Directions for this task> Repeat each entry as written, dropping any picture you find.

Lens and sensor metadata>
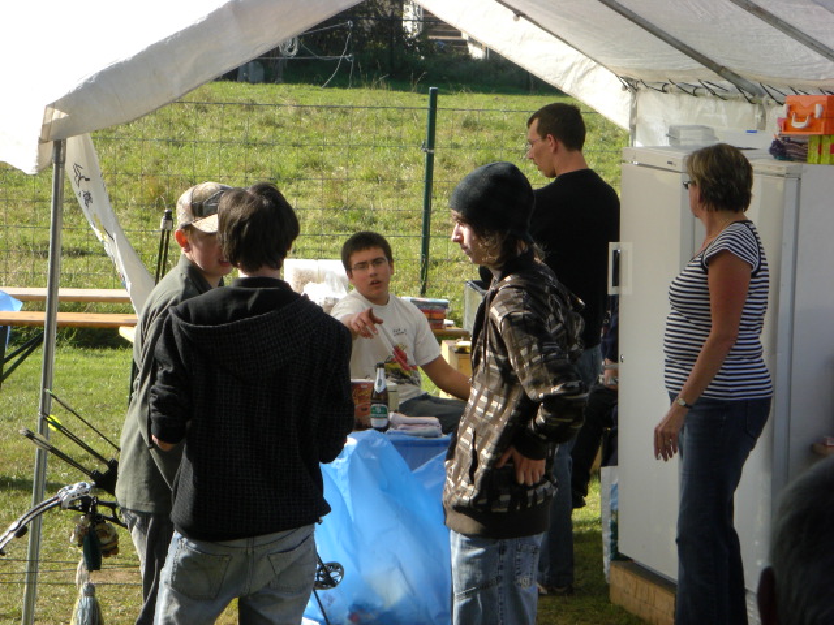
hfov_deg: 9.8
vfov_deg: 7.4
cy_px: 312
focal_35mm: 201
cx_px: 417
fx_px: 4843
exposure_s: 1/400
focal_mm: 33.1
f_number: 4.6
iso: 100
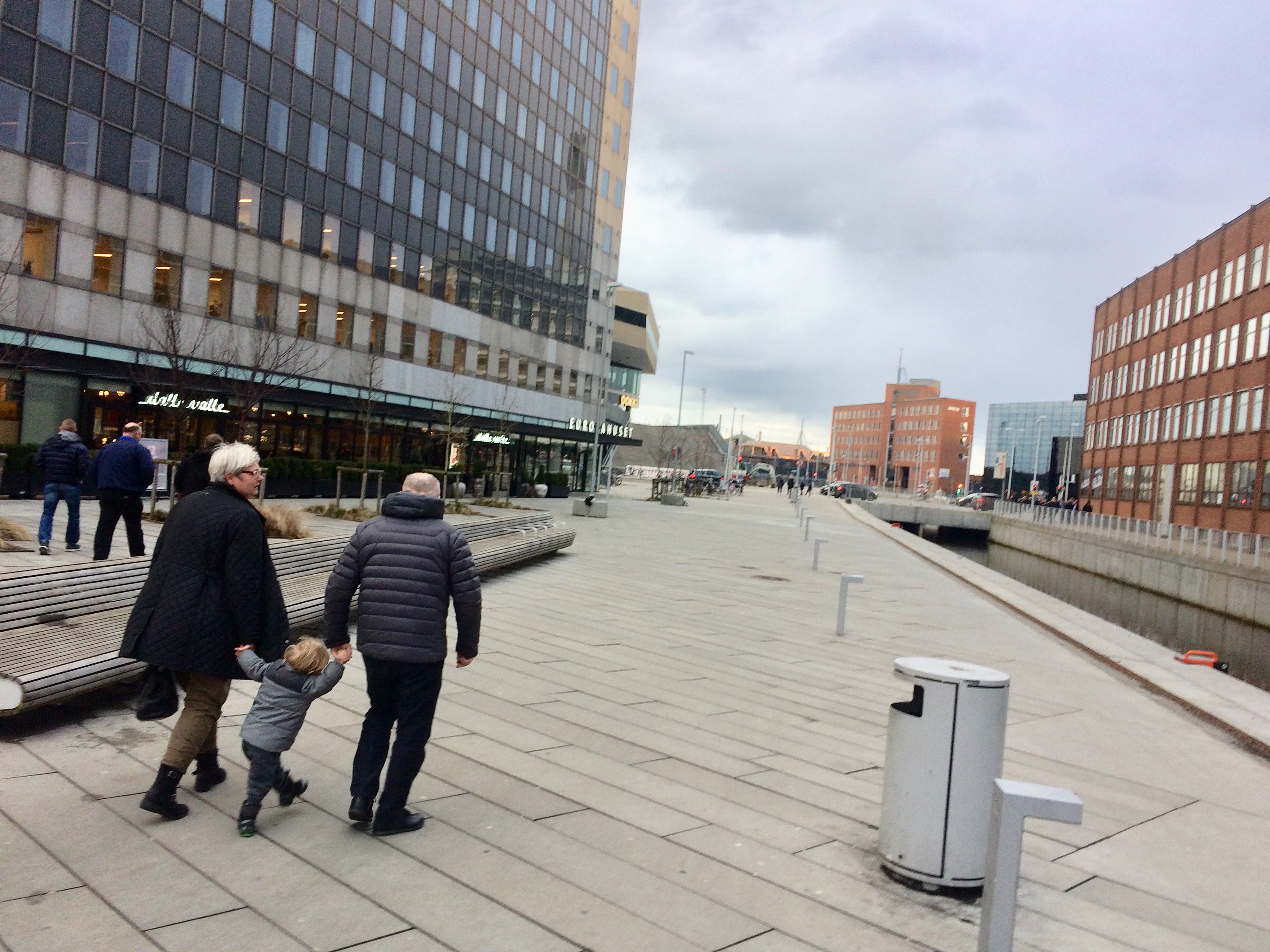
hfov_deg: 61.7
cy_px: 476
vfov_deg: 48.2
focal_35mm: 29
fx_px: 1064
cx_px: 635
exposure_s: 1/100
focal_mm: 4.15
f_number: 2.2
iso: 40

Solution for this task>
hfov_deg: 9.8
vfov_deg: 7.4
cy_px: 312
focal_35mm: 201
cx_px: 417
fx_px: 4843
exposure_s: 1/400
focal_mm: 33.1
f_number: 4.6
iso: 100
hfov_deg: 61.7
cy_px: 476
vfov_deg: 48.2
focal_35mm: 29
fx_px: 1064
cx_px: 635
exposure_s: 1/100
focal_mm: 4.15
f_number: 2.2
iso: 40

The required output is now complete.